Everyman (Novel) Metaphors and Similes

Everyman (Novel) Metaphors and Similes

Funeral Ritual

When one thinks about it, the ritualistic behavior of some funeral rites are, well, kind of crazy. Or at least ridiculous. Or at least questionable. Roth goes in close for an examination of the true emotional resonance of the burial of the dead and delivers a metaphorical gut punch:

“Lonny stepped up to the grave first. But once he'd taken a clod of dirt in his hand, his entire body began to tremble and quake, and it looked as though he were on the edge of violently regurgitating.”

Character Description

Of course, when it comes to the use of similes, they are perhaps no more useful than in creating a little shorthand to character description. One or two judicious uses of precise figurative language can often convey more than an entire page of dialogue:

He spoke like a Southerner, but very matter-of-factly, very precisely, more like a pedantic schoolteacher than a physical laborer.”

The End of the Road

That funeral rite at the beginning is really the end. The man being buried is the protagonist of the story and the rest of the book traces his trek to that end capable of causing a young man to quake and tremble. At one point, Roth engages simile to a more poetic extent to analyze the downward spiral from one’s peak to one’s slow end:

“Even in retirement he'd continued to have the air of an omnipotent being dedicated all his life to an important mission, but in those eleven months before he died he seemed pierced by bewilderment, dazed by his diminishment...”
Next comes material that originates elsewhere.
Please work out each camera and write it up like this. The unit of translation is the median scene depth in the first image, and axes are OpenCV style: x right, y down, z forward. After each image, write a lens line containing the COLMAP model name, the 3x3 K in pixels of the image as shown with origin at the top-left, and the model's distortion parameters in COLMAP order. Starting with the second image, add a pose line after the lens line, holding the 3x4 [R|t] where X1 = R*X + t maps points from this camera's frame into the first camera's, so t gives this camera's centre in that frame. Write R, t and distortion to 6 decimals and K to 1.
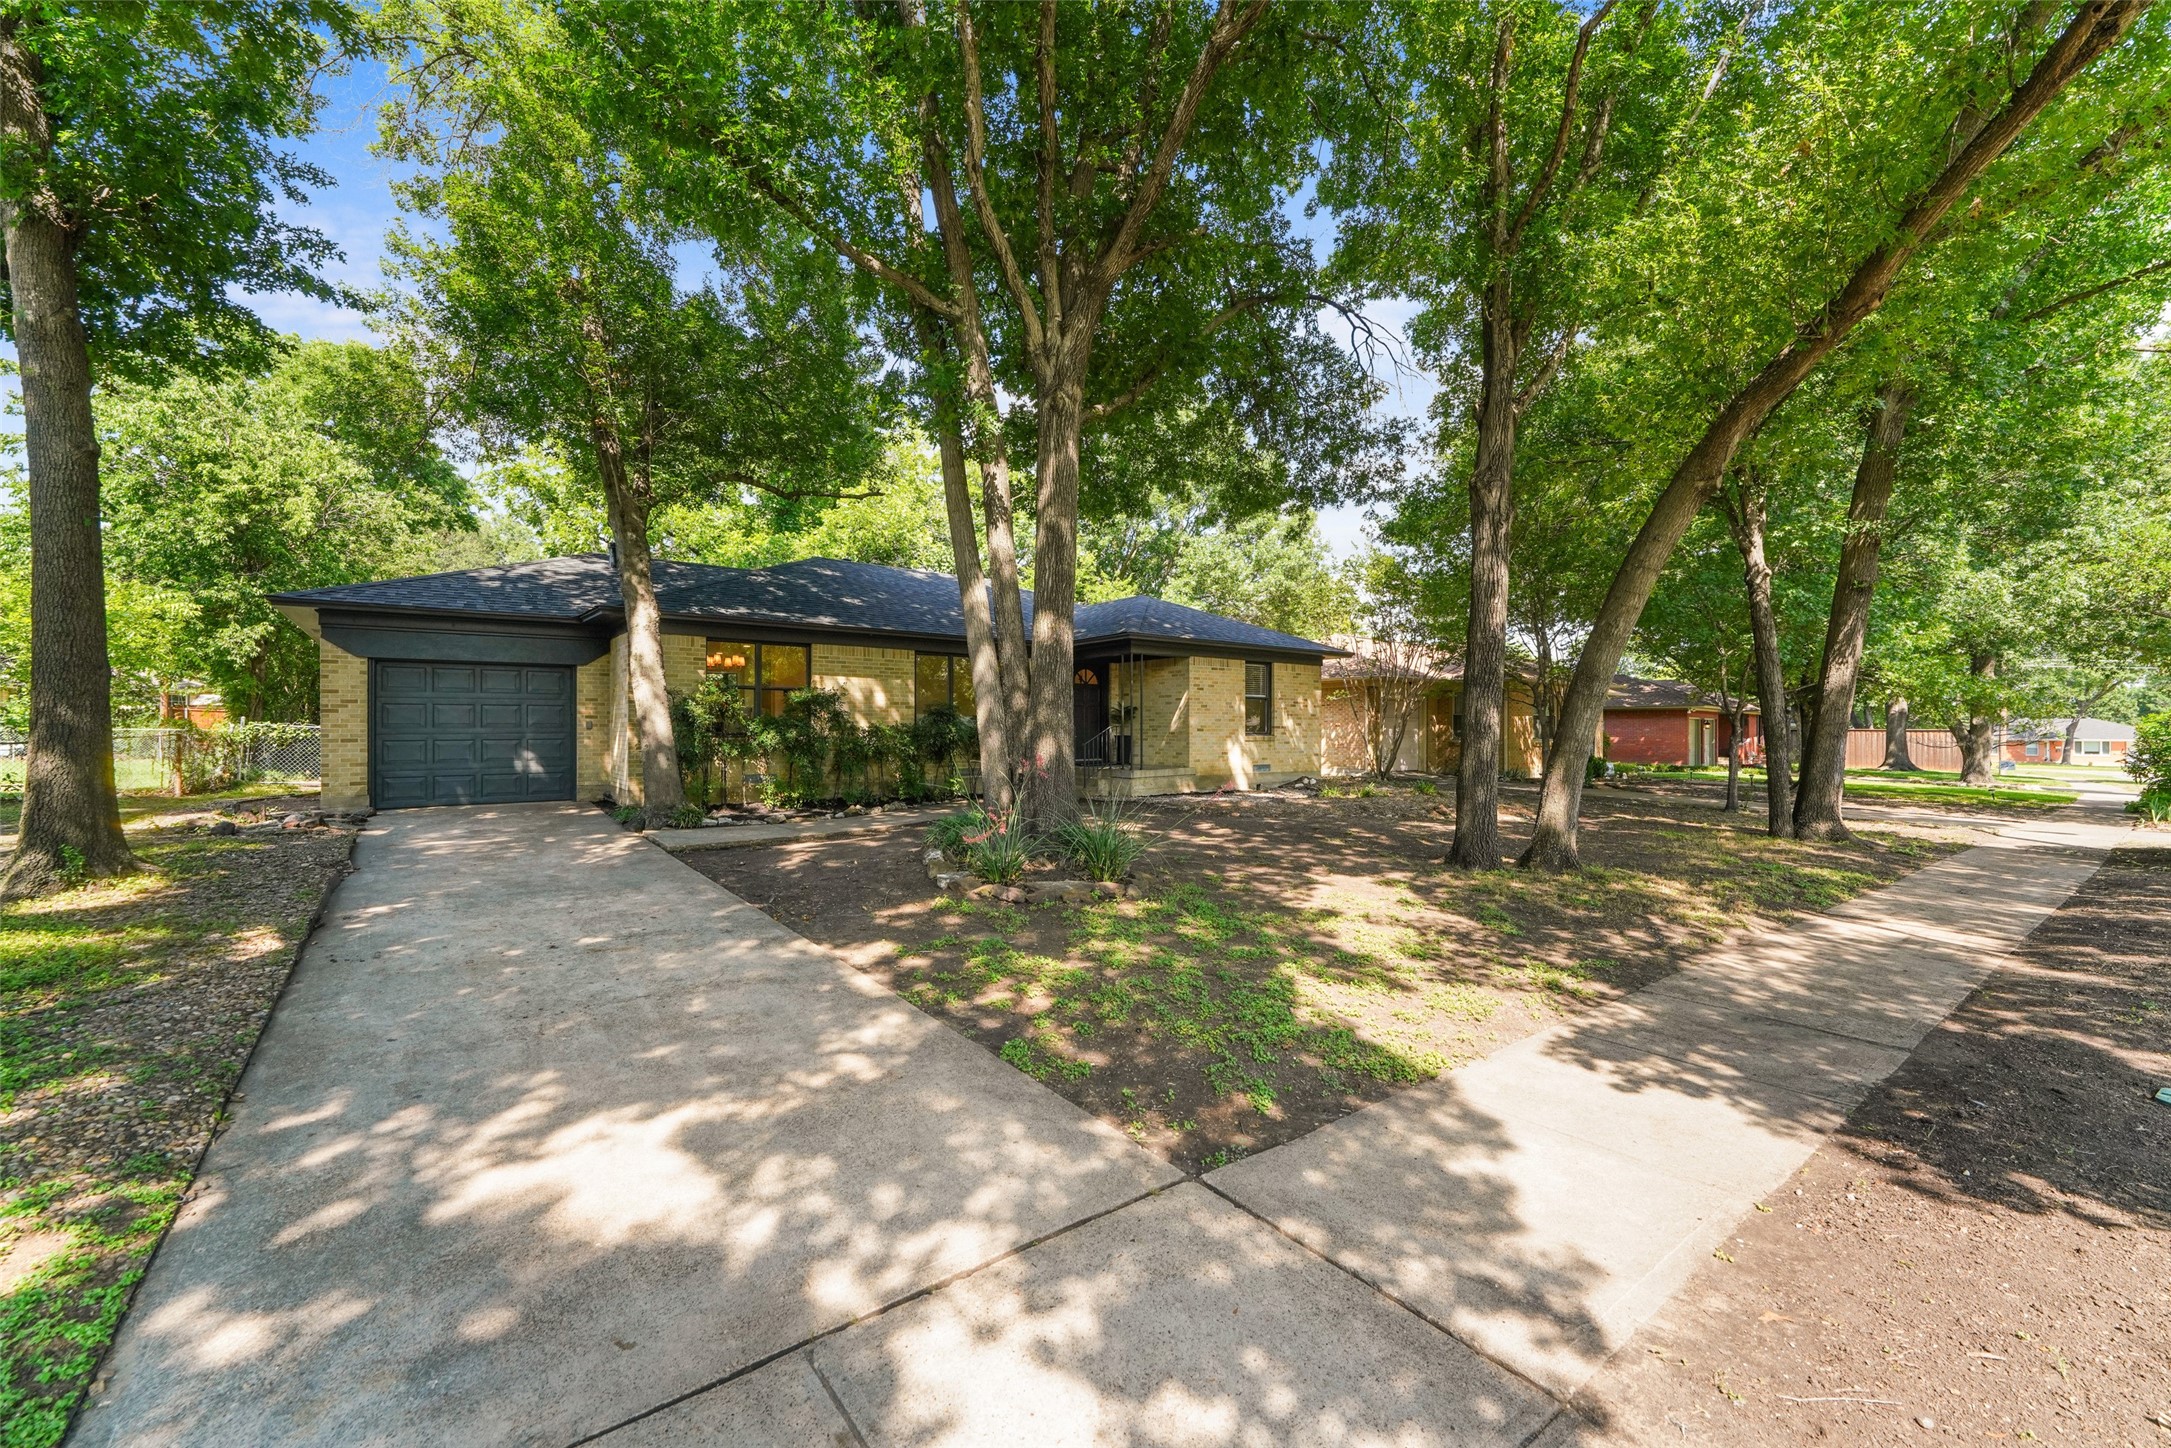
lens RADIAL K [[885.5, 0, 1079.5], [0, 885.5, 720.4], [0, 0, 1]] dist [-0.001737, 0.000340]
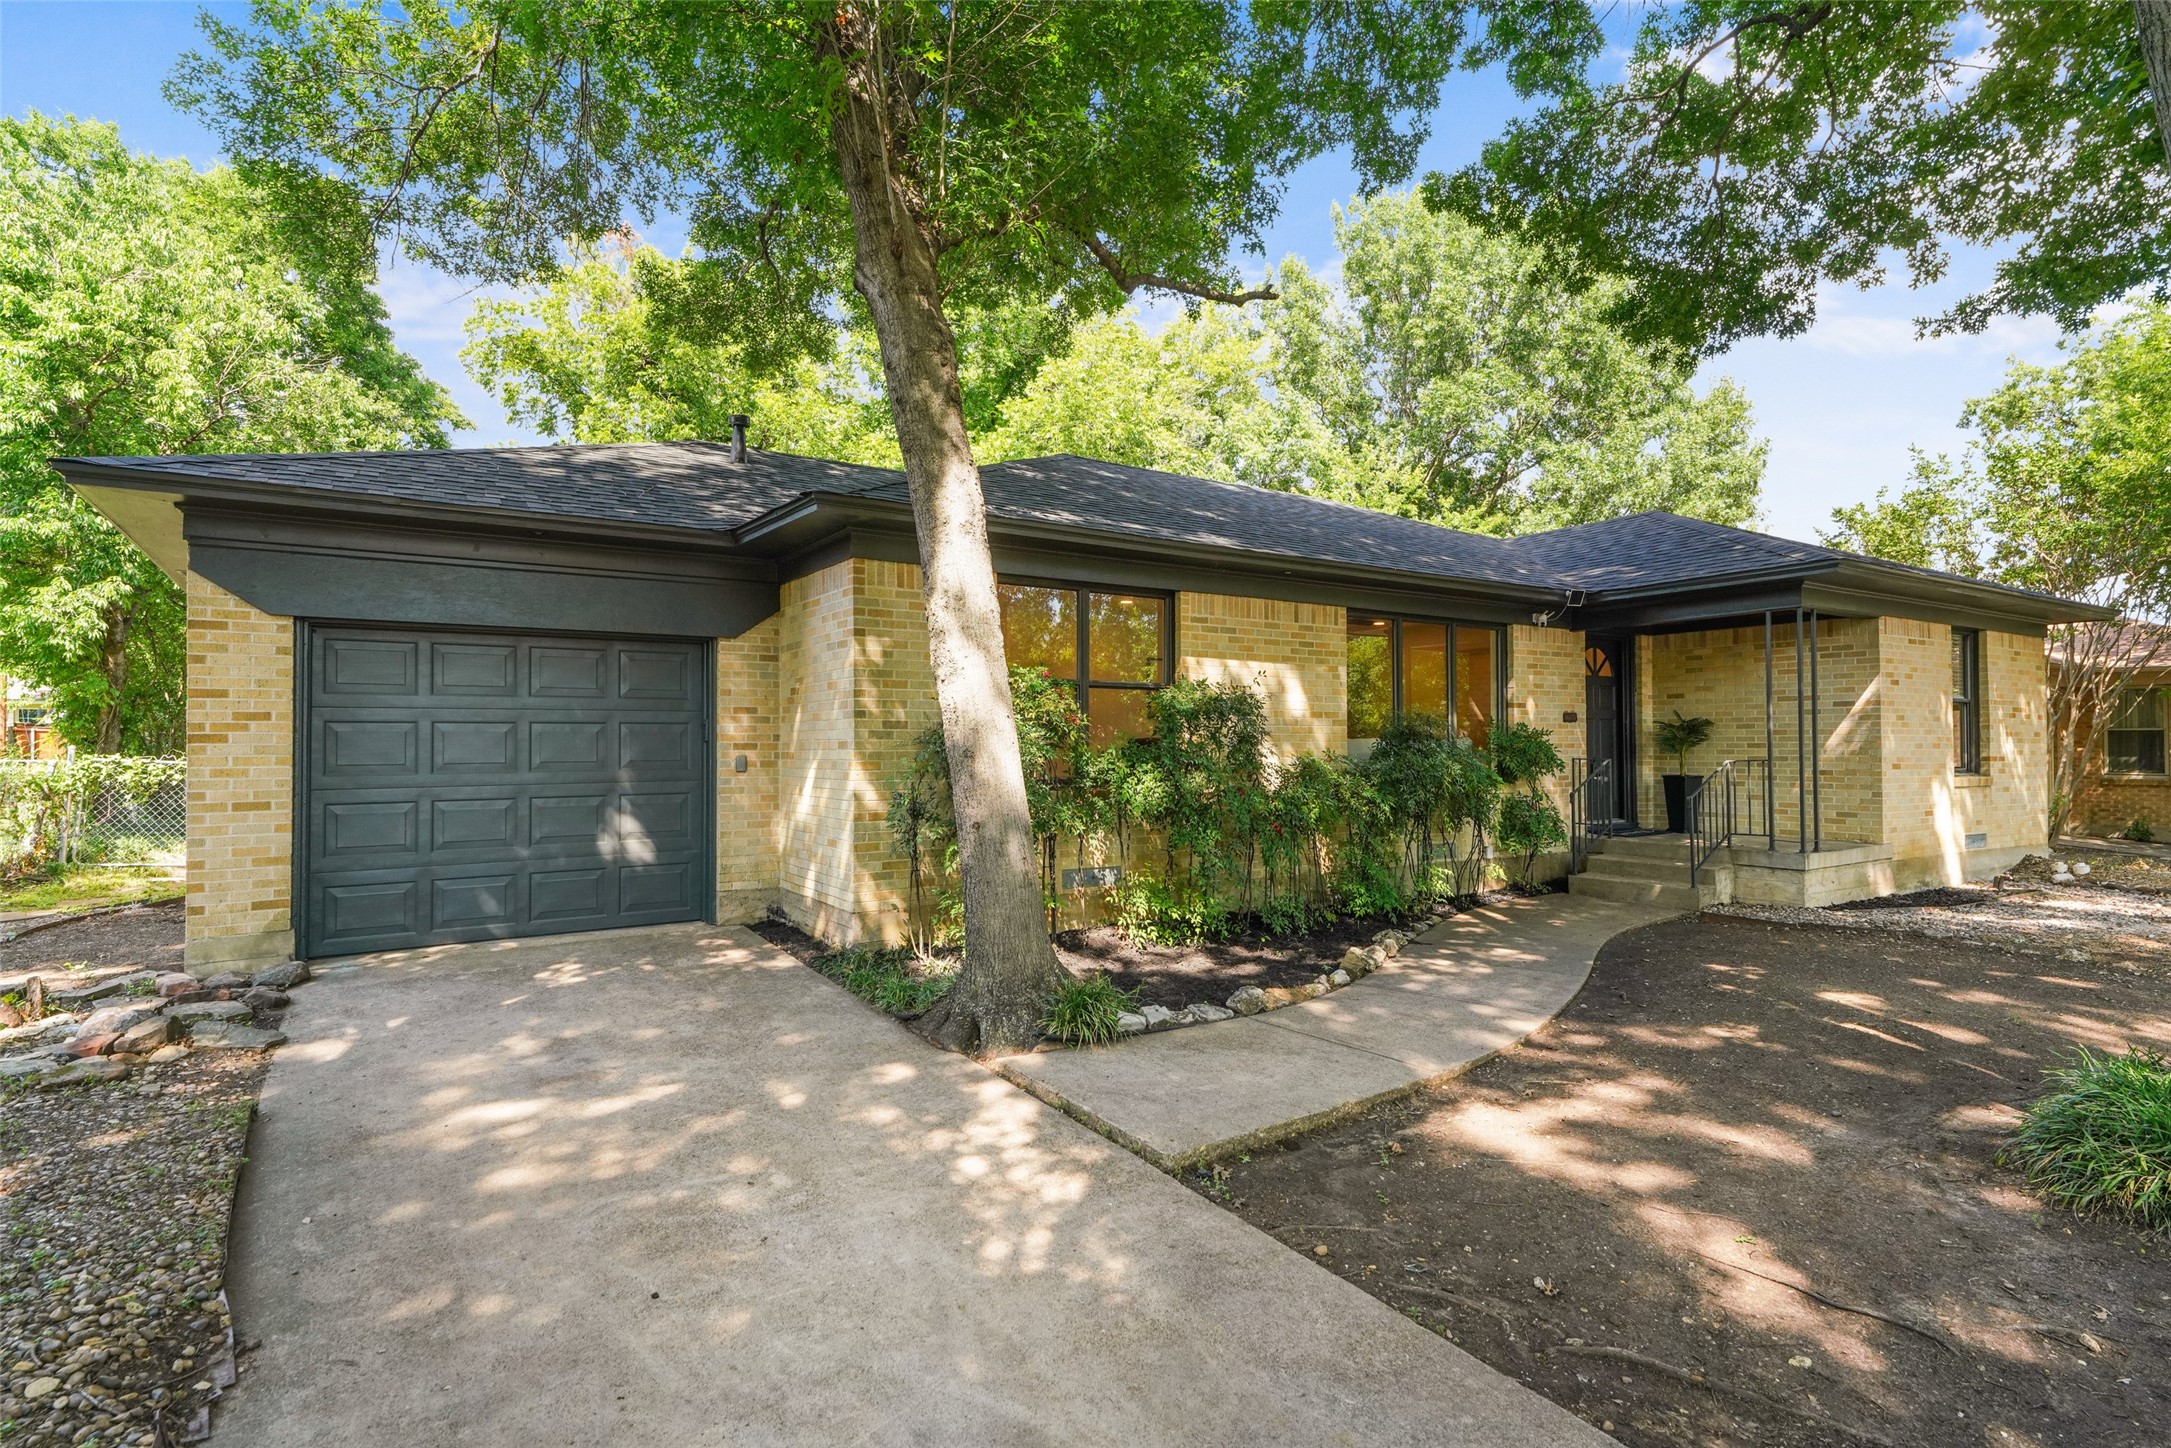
lens RADIAL K [[1091.7, 0, 1092.8], [0, 1091.7, 726.0], [0, 0, 1]] dist [0.016993, -0.002219]
pose [[0.998751, -0.005438, -0.049668, -0.291222], [0.004739, 0.999888, -0.014185, -0.003755], [0.049739, 0.013932, 0.998665, 0.361511]]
Sure, Good Health Now...but Later?

Over a two-decade passage of time, the protagonist muses upon his luck. In another poetic connection of figurative imagery, the author illuminates both the pleasures of good health and the apprehension that comes with time:

“Twenty-two years passed. Twenty-two years of excellent health and the boundless self-assurance that flows from being fit — twenty-two years spared the adversary that is illness and the calamity that waits in the wings.”

Metaphor as Theme

Roth was over seventy when he wrote the novel and would live just a little more than a decade after publication. Since Roth is notorious for being one of the most autobiographical of American writers of fiction, it is natural to assume that at least at some point deep down he was writing about his own feelings of slipping into the twilight years. Especially with the following quite simple metaphor which seems to efficiently encapsulate the story's overarching theme:

“Old age isn't a battle; old age is a massacre.”